Ontem à noite eu fiz o que todo guaxinim faz de melhor — fuçar nas coisas dos outros. Mais especificamente, em cinco páginas de preços: Cursor, Windsurf, Claude, ChatGPT e Gemini. Você provavelmente já visitou pelo menos duas dessas no último mês, rolou até a tabela comparativa e escolheu o plano do meio.

Isso não é coincidência. Isso é o plano. 🔍

Em março de 2026, toda grande ferramenta de IA para código e chat cobra $20/mês pelo plano "Pro". Mesmo preço, mesmo layout de três colunas, mesmo destaque visual na opção do meio. Eu desmontei cada página pra descobrir o que tem por baixo do preço idêntico — e o roteiro é o mesmo em todo lugar.

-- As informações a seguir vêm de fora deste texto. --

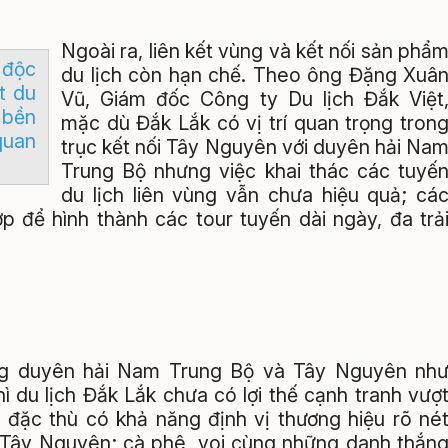
Ngoài ra, liên kết vùng và kết nối sản phẩ
 độc
du lịch còn hạn chế. Theo ông Đặng Xuâ
t du
Vũ, Giám đốc Công ty Du lịch Đắk Việt
 bền
mặc dù Đắk Lắk có vị trí quan trọng tron
quan
trục kết nối Tây Nguyên với duyên hải Na
Trung Bộ nhưng việc khai thác các tuyế
du lịch liên vùng vẫn chưa hiệu quả; cá
ợp để hình thành các tour tuyến dài ngày, đa trả
ùng duyên hải Nam Trung Bộ và Tây Nguyên nh
du lịch Đắk Lắk chưa có lợi thế cạnh tranh vượ
 đặc thù có khả năng định vị thương hiệu rõ né
 Tây Nguyên; cà phê, voi cùng những danh thắn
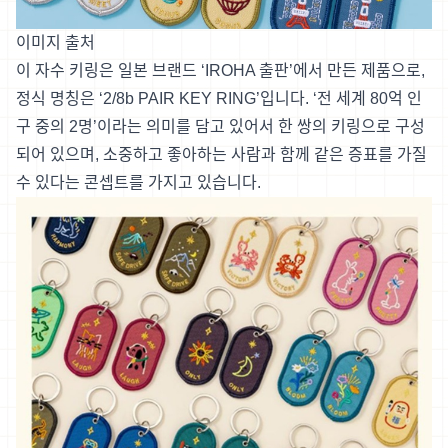
이미지 출처
이 자수 키링은 일본 브랜드 ‘IROHA 출판’에서 만든 제품으로,
정식 명칭은 ‘2/8b PAIR KEY RING’입니다. ‘전 세계 80억 인
구 중의 2명’이라는 의미를 담고 있어서 한 쌍의 키링으로 구성
되어 있으며, 소중하고 좋아하는 사람과 함께 같은 증표를 가질
수 있다는 콘셉트를 가지고 있습니다.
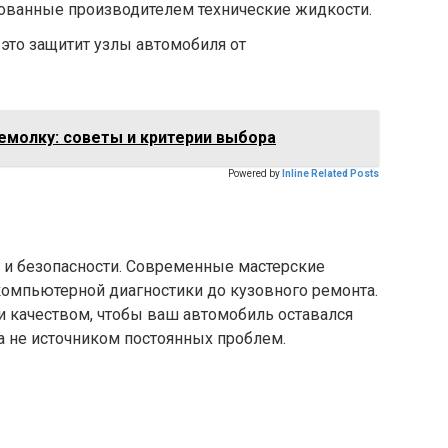
ованные производителем технические жидкости.
это защитит узлы автомобиля от
емолку: советы и критерии выбора
Powered by
Inline Related Posts
 и безопасности. Современные мастерские
компьютерной диагностики до кузовного ремонта.
и качеством, чтобы ваш автомобиль оставался
 не источником постоянных проблем.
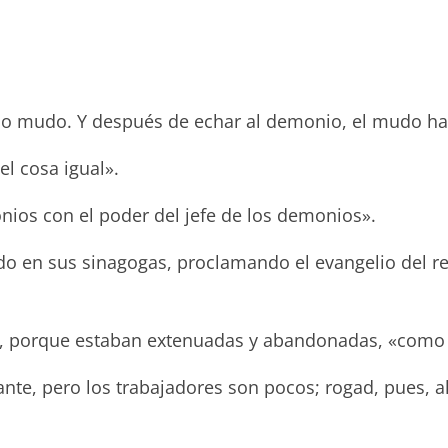
do mudo. Y después de echar al demonio, el mudo ha
el cosa igual».
nios con el poder del jefe de los demonios».
ndo en sus sinagogas, proclamando el evangelio del 
s, porque estaban extenuadas y abandonadas, «como 
ante, pero los trabajadores son pocos; rogad, pues, 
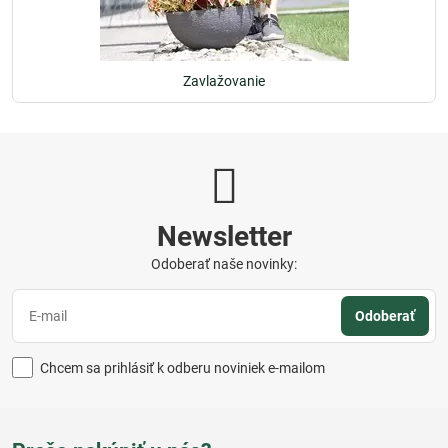
Zavlažovanie
Newsletter
Odoberať naše novinky:
Odoberať
Chcem sa prihlásiť k odberu noviniek e-mailom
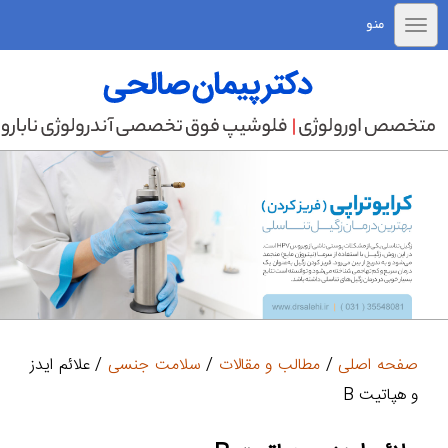
منو
صفحه اصلی
/
مطالب و مقالات
/
سلامت جنسی
/ علائم ایدز
و هپاتیت B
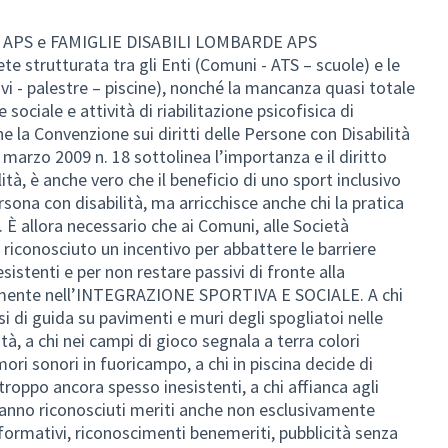
A APS e FAMIGLIE DISABILI LOMBARDE APS
e strutturata tra gli Enti (Comuni - ATS – scuole) e le
ivi - palestre – piscine), nonché la mancanza quasi totale
e sociale e attività di riabilitazione psicofisica di
he la Convenzione sui diritti delle Persone con Disabilità
 marzo 2009 n. 18 sottolinea l’importanza e il diritto
ità, è anche vero che il beneficio di uno sport inclusivo
sona con disabilità, ma arricchisce anche chi la pratica
. È allora necessario che ai Comuni, alle Società
a riconosciuto un incentivo per abbattere le barriere
sistenti e per non restare passivi di fronte alla
etamente nell’INTEGRAZIONE SPORTIVA E SOCIALE. A chi
si di guida su pavimenti e muri degli spogliatoi nelle
tà, a chi nei campi di gioco segnala a terra colori
umori sonori in fuoricampo, a chi in piscina decide di
roppo ancora spesso inesistenti, a chi affianca agli
ro vanno riconosciuti meriti anche non esclusivamente
formativi, riconoscimenti benemeriti, pubblicità senza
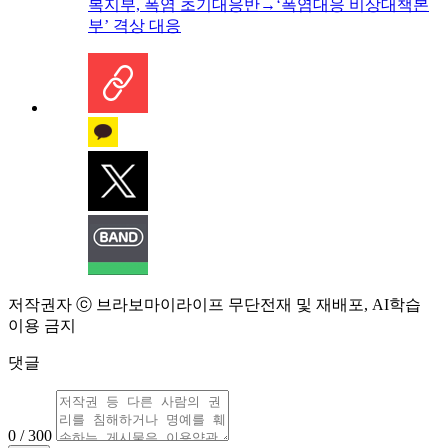
복지부, 폭염 초기대응반→‘폭염대응 비상대책본
부’ 격상 대응
저작권자 ⓒ 브라보마이라이프 무단전재 및 재배포, AI학습
이용 금지
댓글
0 / 300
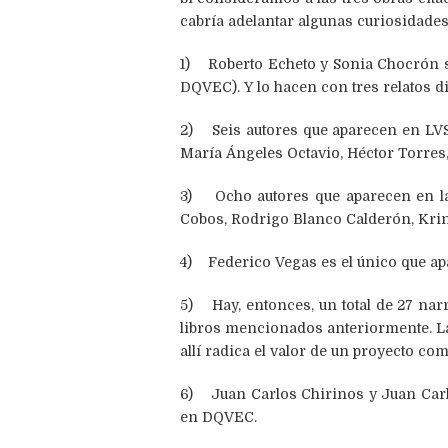
cabría adelantar algunas curiosidades 
1) Roberto Echeto y Sonia Chocrón so
DQVEC). Y lo hacen con tres relatos d
2) Seis autores que aparecen en LVS 
María Ángeles Octavio, Héctor Torres,
3) Ocho autores que aparecen en la
Cobos, Rodrigo Blanco Calderón, Krin
4) Federico Vegas es el único que ap
5) Hay, entonces, un total de 27 nar
libros mencionados anteriormente. La
allí radica el valor de un proyecto c
6) Juan Carlos Chirinos y Juan Carl
en DQVEC.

Cinco páginas, cinco truques

Cursor: a âncora. Três planos — Hobby (grátis), Pro ($20/mês), Business ($40/usuário/mês). O plano gratuito limita requisições a modelos premium em 50/mês. O Pro dá 500. Isso é um salto de 10x por $20, o que parece um baita negócio. Mas o Cursor roteia seu código por modelos como Claude e GPT via API (API — um jeito de programas conversarem entre si, tipo um garçom entre a cozinha e a mesa). Nas taxas brutas da API, 500 requisições custam entre $2 e $5 em computação. Você paga $20 por ~$5 de processamento real de IA mais uma skin bonita de editor. O plano Business de $40? Existe pra fazer o de $20 parecer barato. Isca clássica.

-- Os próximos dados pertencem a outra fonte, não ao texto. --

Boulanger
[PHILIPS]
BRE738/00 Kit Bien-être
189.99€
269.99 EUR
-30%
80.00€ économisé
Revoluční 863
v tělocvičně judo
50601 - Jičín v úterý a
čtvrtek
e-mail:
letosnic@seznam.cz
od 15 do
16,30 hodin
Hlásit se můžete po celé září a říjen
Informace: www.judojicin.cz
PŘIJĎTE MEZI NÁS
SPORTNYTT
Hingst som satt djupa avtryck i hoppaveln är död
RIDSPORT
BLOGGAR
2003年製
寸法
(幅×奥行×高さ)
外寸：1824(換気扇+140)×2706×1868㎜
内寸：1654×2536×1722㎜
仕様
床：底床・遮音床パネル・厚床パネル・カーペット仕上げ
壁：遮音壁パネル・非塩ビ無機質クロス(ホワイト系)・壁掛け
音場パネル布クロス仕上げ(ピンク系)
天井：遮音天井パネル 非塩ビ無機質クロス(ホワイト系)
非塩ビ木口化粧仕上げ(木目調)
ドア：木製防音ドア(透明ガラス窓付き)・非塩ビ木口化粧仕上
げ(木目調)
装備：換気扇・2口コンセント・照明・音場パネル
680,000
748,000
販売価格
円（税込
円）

Windsurf: a máquina de fumaça. O Windsurf mede uso em "flows", "steps" e "actions" — unidades que não correspondem a nada que um desenvolvedor entenda intuitivamente. Quantos flows você precisa por mês? Ninguém sabe. Esse é o objetivo. Quando você não consegue converter as unidades deles nas do Cursor, você não consegue comparar. Empresas de SaaS (SaaS — software por assinatura que você acessa pelo navegador, tipo Spotify mas pra ferramentas de trabalho) adoram unidades próprias porque matam qualquer comparação direta.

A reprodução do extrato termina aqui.